Input =
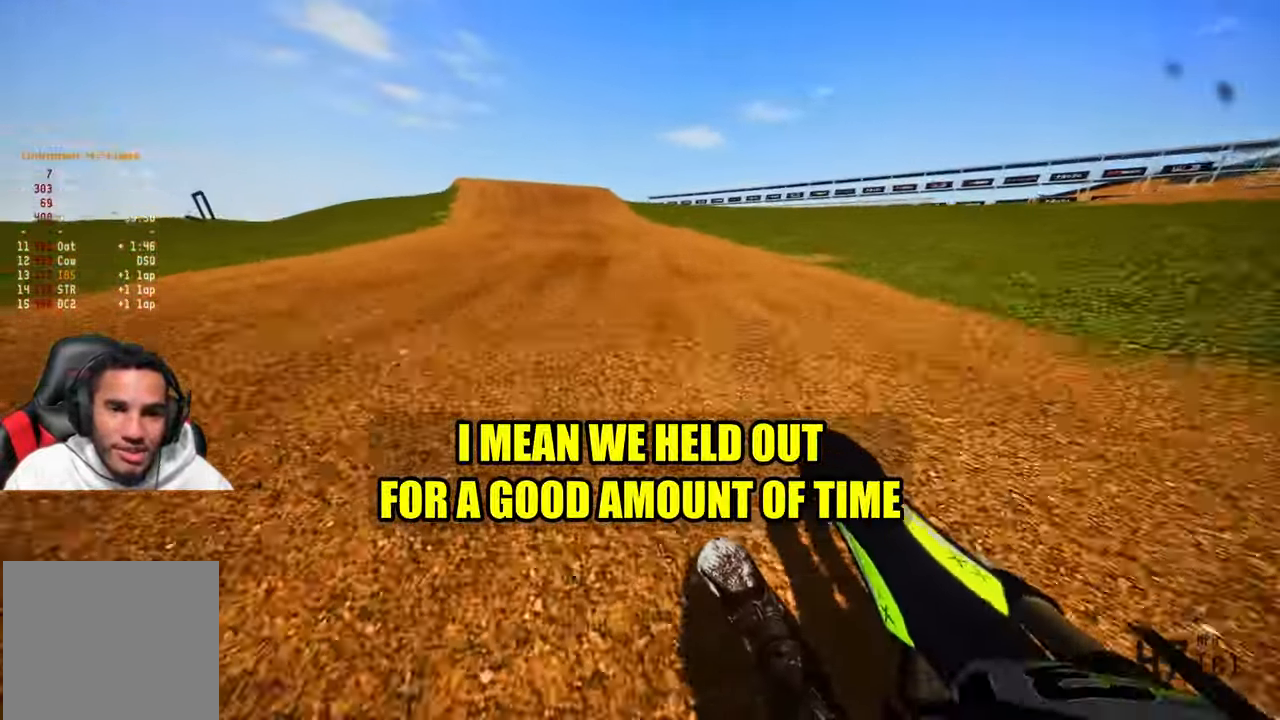
{"buttons": ["R2"], "left_stick": "up-left", "right_stick": "down", "events": [[200, "R3", "down"], [317, "R3", "up"]]}
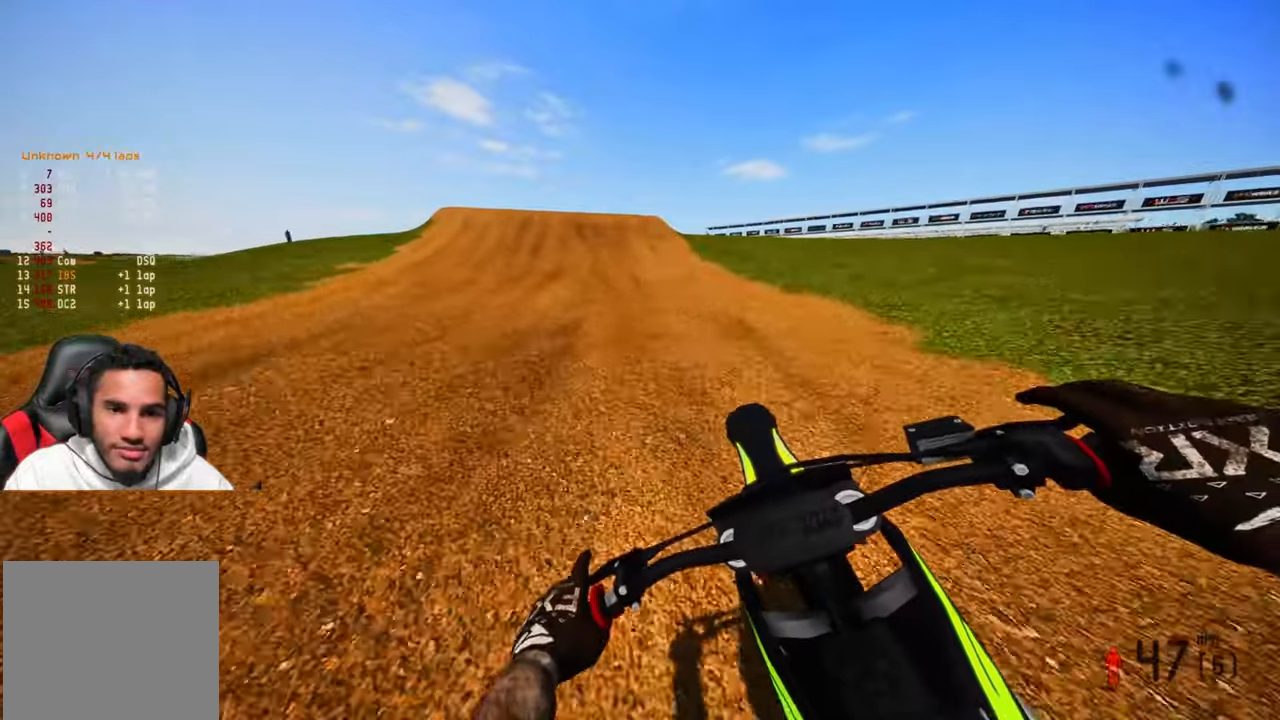
{"buttons": ["R2"], "left_stick": "up", "right_stick": "down", "events": [[217, "left_stick", "up"]]}
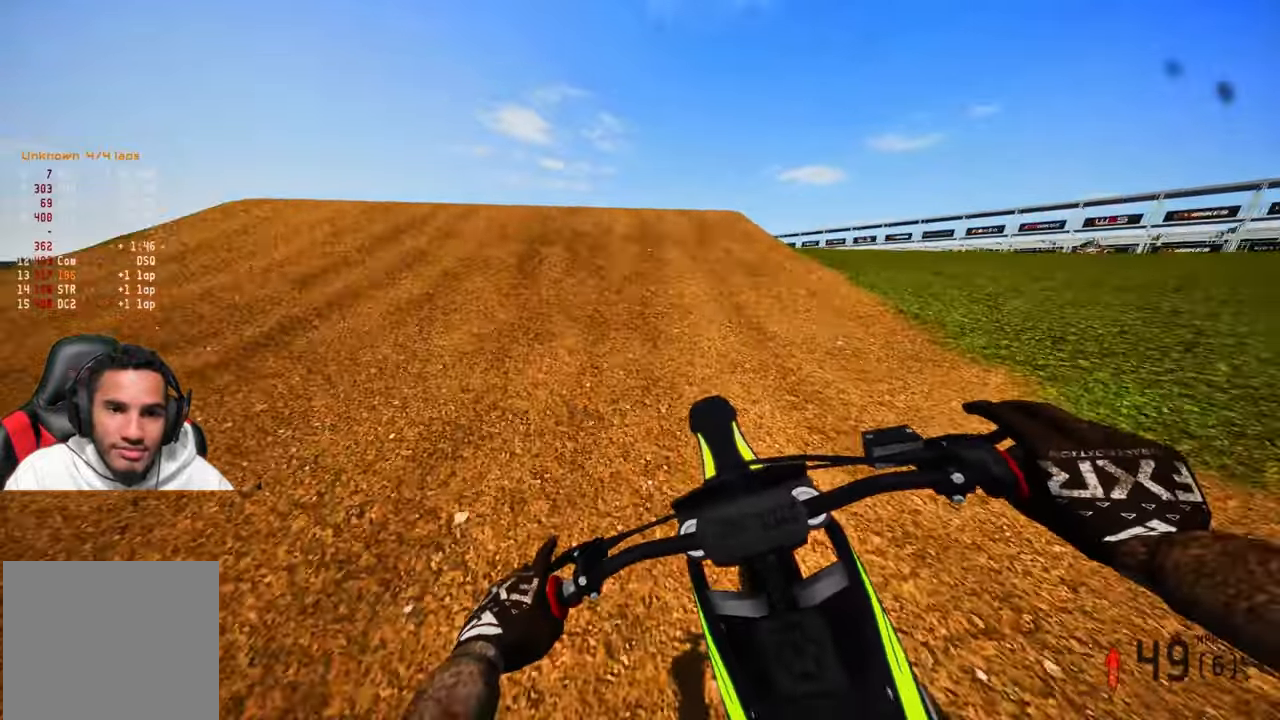
{"buttons": [], "left_stick": "center", "right_stick": "down", "events": [[117, "left_stick", "up-left"], [184, "R3", "down"], [217, "right_stick", "center"], [267, "R3", "up"], [267, "right_stick", "down"], [317, "R2", "up"], [334, "left_stick", "center"]]}
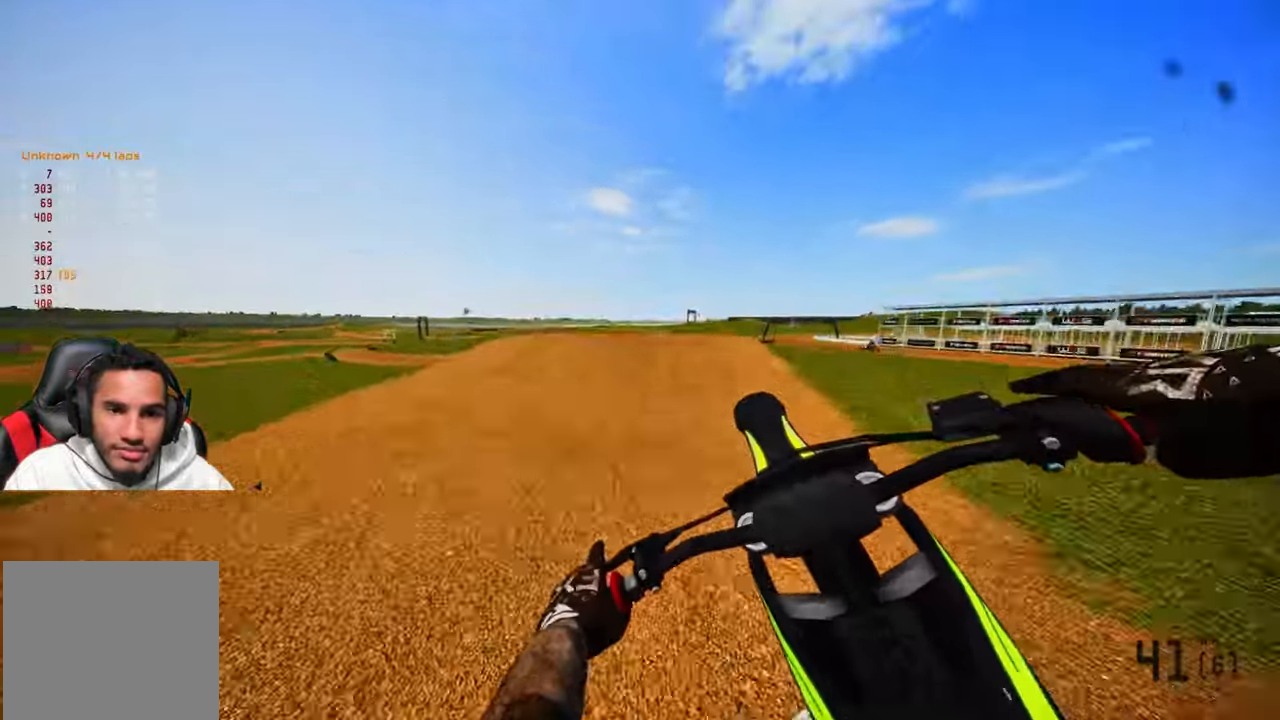
{"buttons": ["R2"], "left_stick": "center", "right_stick": "up", "events": [[50, "R2", "down"], [100, "right_stick", "center"], [134, "R3", "down"], [234, "R3", "up"], [367, "right_stick", "up"]]}
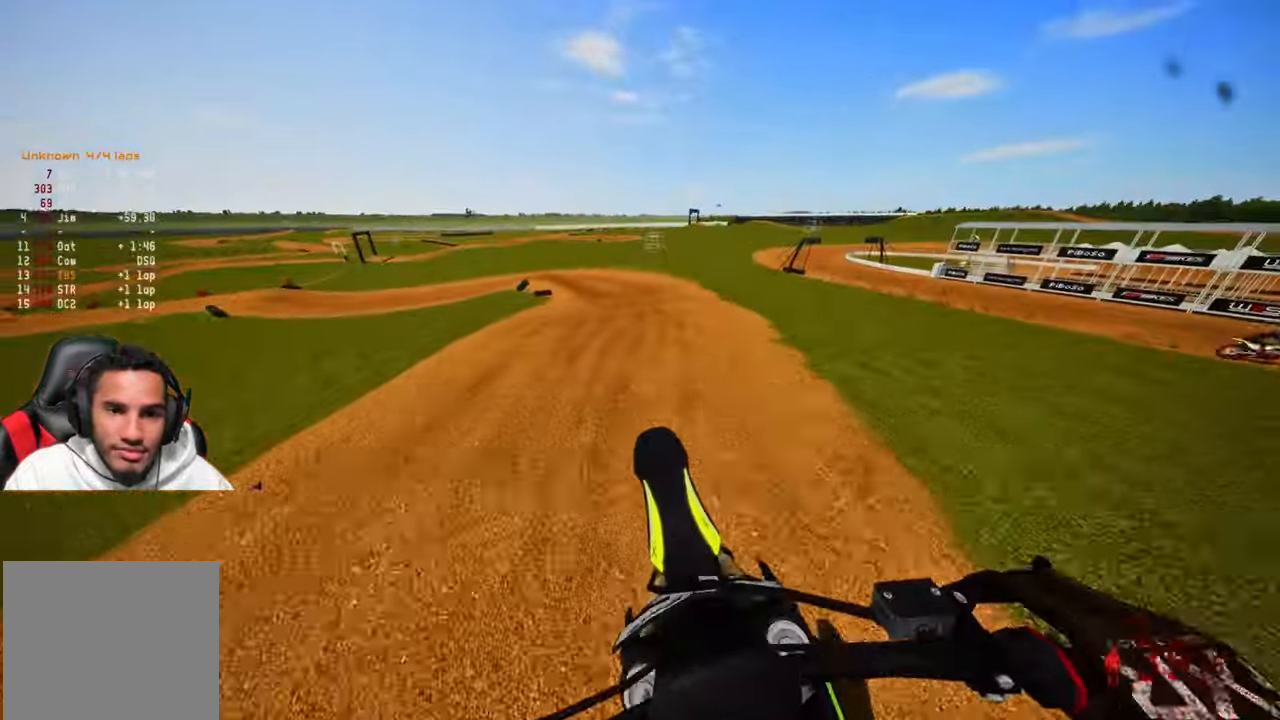
{"buttons": ["R2"], "left_stick": "up-left", "right_stick": "up", "events": [[200, "left_stick", "up-left"]]}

Work task =
This exercise needs every entry retyped exactly, with the pictures removed.

Written answer =
{"buttons": ["R2"], "left_stick": "up-left", "right_stick": "down", "events": [[200, "R3", "down"], [317, "R3", "up"]]}
{"buttons": ["R2"], "left_stick": "up", "right_stick": "down", "events": [[217, "left_stick", "up"]]}
{"buttons": [], "left_stick": "center", "right_stick": "down", "events": [[117, "left_stick", "up-left"], [184, "R3", "down"], [217, "right_stick", "center"], [267, "R3", "up"], [267, "right_stick", "down"], [317, "R2", "up"], [334, "left_stick", "center"]]}
{"buttons": ["R2"], "left_stick": "center", "right_stick": "up", "events": [[50, "R2", "down"], [100, "right_stick", "center"], [134, "R3", "down"], [234, "R3", "up"], [367, "right_stick", "up"]]}
{"buttons": ["R2"], "left_stick": "up-left", "right_stick": "up", "events": [[200, "left_stick", "up-left"]]}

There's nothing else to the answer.